When Jesus faced questions, he cited Scripture
Even in antiquity, the wisdom of the past was the best hedge against modern-day foolishness.
Genesis 1:27: “God created man in his own image; in the image of God he created him; male and female he created them.”
Before there was an apple or a serpent or a Fall, there was God’s vision for creation.
Male and female, he created them. If people are “assigned” a sex, it’s understood God made that assignment. You are who God made you, and that’s a blessing.
Last week the question that gripped America was: “What is a woman?”
For this, we were told to consult a biologist.
That no easy answer came was stunning.
There’s what we know, and what we can say and survive politically. The simplest of questions laid bare the conflict between the two.
The world will take the tongue from our mouth, if we let it.
Jesus faced similar questions from the Pharisees. All the time. Seemingly at every turn.
We are supposed to think of the Pharisees as bad guys; what else could someone be, who challenges The Reason For The Season?
But in their questions, they were more like gadflies. Their peppering of skepticism made Jesus better, and offered him a forum. Their dramatic presence gave Jesus a foil to contrast against, and built sympathy for his character.
Questions and answers. ‘Haven’t you read?’
“Questions and answers are the sound of thought happening.” — Ward Farnsworth, “The Socratic Method: A Practitioner’s Handbook”
Questions move us and challenge us in ways opinions do not.
As Farnsworth writes, “People routinely say things that they don’t really believe, or wouldn’t believe if they thought longer about it.”
“A large share of the Socratic struggle,” he continues, “is to separate claims from rooting interests.”
Matthew 19:3 tells us that “some Pharisees came to test” Jesus when he visited Judea.
“Is it lawful for a man to divorce his wife for any and every reason?” the Pharisees asked.
Jesus responds: “Haven’t you read that at the beginning the Creator ‘made them male and female,’ and said ‘For this reason a man will leave his father and mother and be united to his wife, and the two will become one flesh?’ So they are no longer two, but one. Therefore what God has joined together, let man not separate.”
“Haven’t you read?” is Jesus flipping the question to his accusers.
Because if they had read, they’d know God’s vision for union, as laid out in the Creation story. Nothing — not a serpent, an eviction, or the murder of one child by another — could drive Adam and Eve apart.
The Creation vision is that our relationships be similarly anti-fragile.
Reality doesn’t always comply. The devils asks ask: Well, then why did Moses allow for divorce? (Editor’s note: the original version mistakenly quoted the Pharisees).
In Matthew 4:8, Jesus responds: “…because your hearts were hard. But it was not this way from the beginning.”
He says that outside of a divorce for “marital unfaithfulness,” a person who divorced and remarries has committed adultery.
The Seventh Commandment, from Exodus 20:14, rings out so loud Jesus doesn’t even feel a need to cite it.
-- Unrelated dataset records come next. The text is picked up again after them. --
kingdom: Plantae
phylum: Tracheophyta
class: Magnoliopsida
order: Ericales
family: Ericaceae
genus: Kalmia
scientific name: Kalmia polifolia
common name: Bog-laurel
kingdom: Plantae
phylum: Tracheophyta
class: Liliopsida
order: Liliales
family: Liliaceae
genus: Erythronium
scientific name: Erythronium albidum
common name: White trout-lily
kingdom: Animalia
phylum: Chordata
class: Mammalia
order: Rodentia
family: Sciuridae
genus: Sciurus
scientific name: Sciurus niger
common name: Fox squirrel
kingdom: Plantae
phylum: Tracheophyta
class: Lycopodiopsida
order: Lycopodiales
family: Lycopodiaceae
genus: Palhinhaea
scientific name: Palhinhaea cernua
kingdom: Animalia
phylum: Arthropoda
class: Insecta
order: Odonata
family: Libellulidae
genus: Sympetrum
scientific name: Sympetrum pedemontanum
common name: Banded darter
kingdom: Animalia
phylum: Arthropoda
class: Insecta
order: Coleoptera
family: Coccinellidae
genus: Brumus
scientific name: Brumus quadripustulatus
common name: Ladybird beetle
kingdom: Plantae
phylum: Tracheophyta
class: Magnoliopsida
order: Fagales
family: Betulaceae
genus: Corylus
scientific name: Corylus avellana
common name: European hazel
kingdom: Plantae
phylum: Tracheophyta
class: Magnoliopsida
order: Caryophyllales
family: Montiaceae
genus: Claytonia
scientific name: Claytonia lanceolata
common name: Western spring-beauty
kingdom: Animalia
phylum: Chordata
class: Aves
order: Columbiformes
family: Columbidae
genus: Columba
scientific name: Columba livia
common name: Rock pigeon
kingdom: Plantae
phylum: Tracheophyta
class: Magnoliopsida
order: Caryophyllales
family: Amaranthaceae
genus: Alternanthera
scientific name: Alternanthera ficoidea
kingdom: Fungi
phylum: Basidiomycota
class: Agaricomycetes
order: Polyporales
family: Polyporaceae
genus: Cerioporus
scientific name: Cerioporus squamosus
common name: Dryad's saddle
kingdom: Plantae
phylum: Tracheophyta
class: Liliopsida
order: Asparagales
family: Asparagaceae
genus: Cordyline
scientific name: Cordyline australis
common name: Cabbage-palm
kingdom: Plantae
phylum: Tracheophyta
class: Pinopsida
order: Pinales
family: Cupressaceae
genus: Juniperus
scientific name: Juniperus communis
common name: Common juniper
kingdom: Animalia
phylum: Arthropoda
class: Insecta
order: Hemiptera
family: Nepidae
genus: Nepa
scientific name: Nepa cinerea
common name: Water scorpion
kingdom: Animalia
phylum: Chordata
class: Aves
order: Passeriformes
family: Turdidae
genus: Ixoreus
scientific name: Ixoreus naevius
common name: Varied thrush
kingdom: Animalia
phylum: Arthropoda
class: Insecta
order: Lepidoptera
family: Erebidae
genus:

“Haven’t you read?” had another value. It was Jesus testing whether they were talking about the same thing.
Because if we’re not, and it’s not a Biblical worldview you’re after, maybe we shouldn’t be talking. Jesus was putting a price on his attention, and challenging the Pharisees’ intentions.
Today we call Genesis part of the Old Testament. Jesus knew it as Scripture. And when pressed, it was Scripture he looked to for answers.
Not himself. Not contemporary “experts,” so as to outsource his thinking. But the wisdom of the ancients. Even in antiquity, the wisdom of the past was the best hedge against modern-day foolishness.
The Pharisees weren’t just testing Jesus’s grasp of the word, but his relation to it.
Would he take their bait, out of foolish pride? In Matthew 4:6, the Pharisees dare Jesus to throw himself down from the highest point in the Temple.
If he is what he claimed to be, then angels would save him.
Jesus again cites Scripture, this time Deuteronomy 8:3: “Do not put the Lord to the test.”
Creating boulders too heavy to lift, all to satisfy man’s bored curiosity, was not the best use of God’s gift, or his time.
This week we rediscovered the power of the question. What will you do with this information?
What answers do you seek, and who has them?